◆ **Page excerpt**
※ ※ ※

So what is the problem? I think, from the correspondence that I have had, that it centres on the teaching of lesbian, gay, bisexual and transgender issues. Let us be honest, there is nothing new about this. Since 2010, schools have had a duty under the Equality Act of that year to deliver an inclusive and non-discriminatory curriculum, and many schools have gone further than that. I will refer again to a Catholic school, simply because that is the system I know. Cardinal Newman high school in Luton, for instance, has had all its teachers trained in LGBT and gender issues, so that they can tackle bullying and ensure that they give children the right guidance.

In the end, this is actually not about what someone called background indoctrination. We cannot indoctrinate someone to be gay any more than we can indoctrinate someone who is gay to be heterosexual, although practitioners of some very nasty conversion therapies have tried in the past. This is about respect for difference and recognising that we live in a pluralistic free society. If I demand respect for my faith, which is a minority faith in this country, I have to give the same respect to other people’s faith, but also to the choices that other people may make in life. This is about tackling bullying: 45% of LGBT people have been bullied at school. That has to end. Young people have to know that whoever they are, whatever their sexuality, they will be welcomed and cared for.

Most schools and, I think, most parents, whatever their background or religious affiliation, would have no problem whatever with that, but there has been a lot of misinformation going around, so I say to parents who are concerned, “First, talk to your child’s teachers. Go in; don’t let other people tell you what they are doing. Go and have a look at the materials they are using. Go and talk to them about what they are trying to achieve. And you will see that there is very little to worry you there.”

I say to the Minister—this is not a phrase often heard from my lips—that I think the Government have got this about right. There is the right to an opt-out in certain circumstances. There has to be a right for children to opt in at some stage, and I think that the Government have got the age for that about right—in other words, just before they leave school. I also say to parents, “Trust your children. If you have brought them up with the right values and the right perspectives on life, you have nothing to fear from this.” It really is about creating a society in which we can respect one another, respect our differences and work together. At a time when society seems to be becoming more and more polarised and people are shouting at one another on social media all the time, that is a sensible and reasonable thing to do and is good for all of us.

※ ※ ※

◆ **Raw data**
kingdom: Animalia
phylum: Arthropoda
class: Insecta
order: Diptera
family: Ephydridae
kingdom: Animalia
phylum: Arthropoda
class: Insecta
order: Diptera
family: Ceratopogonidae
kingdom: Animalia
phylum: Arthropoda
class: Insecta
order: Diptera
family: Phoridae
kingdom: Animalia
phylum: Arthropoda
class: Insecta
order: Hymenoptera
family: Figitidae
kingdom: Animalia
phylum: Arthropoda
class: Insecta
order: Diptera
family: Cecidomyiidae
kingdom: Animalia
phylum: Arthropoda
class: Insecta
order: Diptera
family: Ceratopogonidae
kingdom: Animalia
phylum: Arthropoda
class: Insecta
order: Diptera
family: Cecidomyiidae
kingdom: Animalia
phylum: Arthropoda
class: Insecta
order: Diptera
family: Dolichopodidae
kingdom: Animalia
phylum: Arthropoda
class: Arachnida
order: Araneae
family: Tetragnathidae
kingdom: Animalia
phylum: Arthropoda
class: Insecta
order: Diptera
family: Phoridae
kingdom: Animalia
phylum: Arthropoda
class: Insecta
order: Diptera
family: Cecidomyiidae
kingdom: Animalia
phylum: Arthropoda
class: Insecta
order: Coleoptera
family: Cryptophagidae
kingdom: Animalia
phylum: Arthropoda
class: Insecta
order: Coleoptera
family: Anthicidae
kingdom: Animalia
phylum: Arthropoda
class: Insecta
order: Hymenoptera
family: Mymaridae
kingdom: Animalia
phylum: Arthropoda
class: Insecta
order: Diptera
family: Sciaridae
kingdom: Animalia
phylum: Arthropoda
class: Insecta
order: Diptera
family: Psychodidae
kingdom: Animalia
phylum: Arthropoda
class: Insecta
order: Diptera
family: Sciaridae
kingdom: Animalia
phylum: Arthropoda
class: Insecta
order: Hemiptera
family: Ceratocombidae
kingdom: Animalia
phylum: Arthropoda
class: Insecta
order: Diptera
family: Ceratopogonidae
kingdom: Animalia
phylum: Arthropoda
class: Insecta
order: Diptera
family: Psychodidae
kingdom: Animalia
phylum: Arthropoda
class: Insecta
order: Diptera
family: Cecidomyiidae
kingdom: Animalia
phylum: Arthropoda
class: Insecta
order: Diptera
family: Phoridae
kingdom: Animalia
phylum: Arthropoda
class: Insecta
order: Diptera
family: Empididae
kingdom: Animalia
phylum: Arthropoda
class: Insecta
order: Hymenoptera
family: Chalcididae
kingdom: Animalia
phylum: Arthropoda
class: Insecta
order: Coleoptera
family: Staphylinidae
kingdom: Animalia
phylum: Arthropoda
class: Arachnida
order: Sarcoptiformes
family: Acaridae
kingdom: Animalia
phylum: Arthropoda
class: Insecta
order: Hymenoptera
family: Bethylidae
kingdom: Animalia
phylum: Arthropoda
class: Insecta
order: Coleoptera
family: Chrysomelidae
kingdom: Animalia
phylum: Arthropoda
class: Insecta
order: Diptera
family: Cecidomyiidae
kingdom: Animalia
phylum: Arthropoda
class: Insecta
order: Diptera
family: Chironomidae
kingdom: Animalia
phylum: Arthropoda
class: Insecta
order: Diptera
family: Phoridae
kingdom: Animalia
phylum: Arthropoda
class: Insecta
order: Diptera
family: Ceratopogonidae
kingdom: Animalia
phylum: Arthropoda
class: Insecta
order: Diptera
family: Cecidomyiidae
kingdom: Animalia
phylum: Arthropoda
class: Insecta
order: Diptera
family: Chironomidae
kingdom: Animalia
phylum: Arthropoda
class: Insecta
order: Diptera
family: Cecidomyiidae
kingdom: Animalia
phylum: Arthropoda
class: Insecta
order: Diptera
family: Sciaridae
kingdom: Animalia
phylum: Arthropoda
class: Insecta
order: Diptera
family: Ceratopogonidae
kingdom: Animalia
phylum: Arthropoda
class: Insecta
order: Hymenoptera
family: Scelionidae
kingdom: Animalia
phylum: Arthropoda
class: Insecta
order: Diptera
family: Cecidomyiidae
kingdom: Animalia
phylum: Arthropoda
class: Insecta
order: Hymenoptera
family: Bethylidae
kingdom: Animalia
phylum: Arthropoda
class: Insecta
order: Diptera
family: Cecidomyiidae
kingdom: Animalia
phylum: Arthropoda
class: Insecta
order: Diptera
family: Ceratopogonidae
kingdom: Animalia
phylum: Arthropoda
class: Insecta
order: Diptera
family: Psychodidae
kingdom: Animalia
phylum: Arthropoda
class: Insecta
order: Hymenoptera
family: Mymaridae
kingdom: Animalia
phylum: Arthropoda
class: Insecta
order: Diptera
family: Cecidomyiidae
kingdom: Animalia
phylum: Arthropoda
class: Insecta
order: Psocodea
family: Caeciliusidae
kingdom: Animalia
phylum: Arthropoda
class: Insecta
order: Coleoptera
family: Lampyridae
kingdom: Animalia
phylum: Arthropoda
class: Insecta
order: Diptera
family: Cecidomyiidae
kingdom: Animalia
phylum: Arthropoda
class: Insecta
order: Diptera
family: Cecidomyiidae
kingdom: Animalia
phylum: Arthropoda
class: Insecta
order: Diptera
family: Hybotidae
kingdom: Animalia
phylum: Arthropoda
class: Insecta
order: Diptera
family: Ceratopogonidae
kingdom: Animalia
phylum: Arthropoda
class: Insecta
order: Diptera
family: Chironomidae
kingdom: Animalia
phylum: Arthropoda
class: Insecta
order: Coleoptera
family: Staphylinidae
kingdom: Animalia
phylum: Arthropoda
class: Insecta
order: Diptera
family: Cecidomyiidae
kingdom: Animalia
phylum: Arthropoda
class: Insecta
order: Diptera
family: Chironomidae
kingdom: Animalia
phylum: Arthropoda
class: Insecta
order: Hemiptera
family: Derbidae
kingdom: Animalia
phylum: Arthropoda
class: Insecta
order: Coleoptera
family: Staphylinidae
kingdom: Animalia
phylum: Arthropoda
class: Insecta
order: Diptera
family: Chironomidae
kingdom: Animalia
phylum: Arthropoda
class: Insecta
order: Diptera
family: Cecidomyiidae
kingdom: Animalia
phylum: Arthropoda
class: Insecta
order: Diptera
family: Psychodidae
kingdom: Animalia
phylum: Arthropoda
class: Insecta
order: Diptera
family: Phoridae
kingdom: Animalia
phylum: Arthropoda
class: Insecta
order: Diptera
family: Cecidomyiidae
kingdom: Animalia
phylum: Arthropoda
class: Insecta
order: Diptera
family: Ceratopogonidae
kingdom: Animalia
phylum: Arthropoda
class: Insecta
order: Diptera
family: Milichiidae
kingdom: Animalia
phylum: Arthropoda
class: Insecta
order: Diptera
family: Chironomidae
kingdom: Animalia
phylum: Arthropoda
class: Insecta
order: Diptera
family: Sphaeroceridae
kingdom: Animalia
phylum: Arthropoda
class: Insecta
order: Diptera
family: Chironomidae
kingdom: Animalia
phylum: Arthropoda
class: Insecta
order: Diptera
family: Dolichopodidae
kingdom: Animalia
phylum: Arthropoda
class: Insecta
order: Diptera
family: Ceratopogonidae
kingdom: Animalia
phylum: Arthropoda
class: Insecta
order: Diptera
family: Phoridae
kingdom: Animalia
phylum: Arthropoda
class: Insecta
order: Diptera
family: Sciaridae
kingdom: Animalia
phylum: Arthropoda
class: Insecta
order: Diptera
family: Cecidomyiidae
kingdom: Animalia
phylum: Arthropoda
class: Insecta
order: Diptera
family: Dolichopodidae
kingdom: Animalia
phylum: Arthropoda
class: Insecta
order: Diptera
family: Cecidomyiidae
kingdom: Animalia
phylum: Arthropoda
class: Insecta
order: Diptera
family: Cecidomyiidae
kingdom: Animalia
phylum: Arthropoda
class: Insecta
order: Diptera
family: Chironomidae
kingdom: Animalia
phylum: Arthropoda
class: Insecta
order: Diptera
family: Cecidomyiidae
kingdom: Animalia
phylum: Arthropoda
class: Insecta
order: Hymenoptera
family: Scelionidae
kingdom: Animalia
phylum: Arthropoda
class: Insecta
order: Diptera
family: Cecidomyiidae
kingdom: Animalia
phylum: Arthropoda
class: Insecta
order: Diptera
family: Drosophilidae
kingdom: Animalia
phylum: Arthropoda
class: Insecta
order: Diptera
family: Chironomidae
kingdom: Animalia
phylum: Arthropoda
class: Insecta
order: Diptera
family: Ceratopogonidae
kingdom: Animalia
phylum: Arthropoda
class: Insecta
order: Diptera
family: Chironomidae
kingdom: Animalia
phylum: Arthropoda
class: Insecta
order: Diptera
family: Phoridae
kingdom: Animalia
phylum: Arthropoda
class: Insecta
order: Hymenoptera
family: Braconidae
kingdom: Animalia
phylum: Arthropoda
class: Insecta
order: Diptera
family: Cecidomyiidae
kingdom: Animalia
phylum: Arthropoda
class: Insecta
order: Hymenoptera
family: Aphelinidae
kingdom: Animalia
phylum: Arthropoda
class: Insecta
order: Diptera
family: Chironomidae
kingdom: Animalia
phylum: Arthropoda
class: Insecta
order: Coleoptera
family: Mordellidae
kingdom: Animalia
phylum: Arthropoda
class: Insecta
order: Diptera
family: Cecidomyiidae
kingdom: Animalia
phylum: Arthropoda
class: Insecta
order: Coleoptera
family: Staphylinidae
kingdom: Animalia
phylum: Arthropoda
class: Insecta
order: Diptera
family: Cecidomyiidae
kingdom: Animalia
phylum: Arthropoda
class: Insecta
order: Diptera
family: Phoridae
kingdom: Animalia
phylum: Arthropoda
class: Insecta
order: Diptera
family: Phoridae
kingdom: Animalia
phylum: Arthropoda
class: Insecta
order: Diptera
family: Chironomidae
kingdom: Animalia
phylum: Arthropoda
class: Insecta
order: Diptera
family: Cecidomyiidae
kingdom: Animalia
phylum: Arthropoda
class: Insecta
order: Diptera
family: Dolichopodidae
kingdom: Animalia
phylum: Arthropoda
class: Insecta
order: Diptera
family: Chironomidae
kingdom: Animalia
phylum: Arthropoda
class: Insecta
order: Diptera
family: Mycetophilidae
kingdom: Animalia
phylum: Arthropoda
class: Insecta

※ ※ ※

◆ **Required tasks**
1. In the speech excerpt, what percentage of LGBT people have been bullied at school?
2. What are all the instructions that the speech excerpt's speaker addresses to parents inside quotation marks?
3. Copy out the part of the speech excerpt that opens with the words containing "So what is the" and closes with "the right guidance.".

◆ **Exercise solutions**
1. 45%

2.
- Talk to your child's teachers.
- Go in.
- Don't let other people tell you what they are doing.
- Go and have a look at the materials they are using.
- Go and talk to them about what they are trying to achieve.
- Trust your children.

3.
So what is the problem? I think, from the correspondence that I have had, that it centres on the teaching of lesbian, gay, bisexual and transgender issues. Let us be honest, there is nothing new about this. Since 2010, schools have had a duty under the Equality Act of that year to deliver an inclusive and non-discriminatory curriculum, and many schools have gone further than that. I will refer again to a Catholic school, simply because that is the system I know. Cardinal Newman high school in Luton, for instance, has had all its teachers trained in LGBT and gender issues, so that they can tackle bullying and ensure that they give children the right guidance.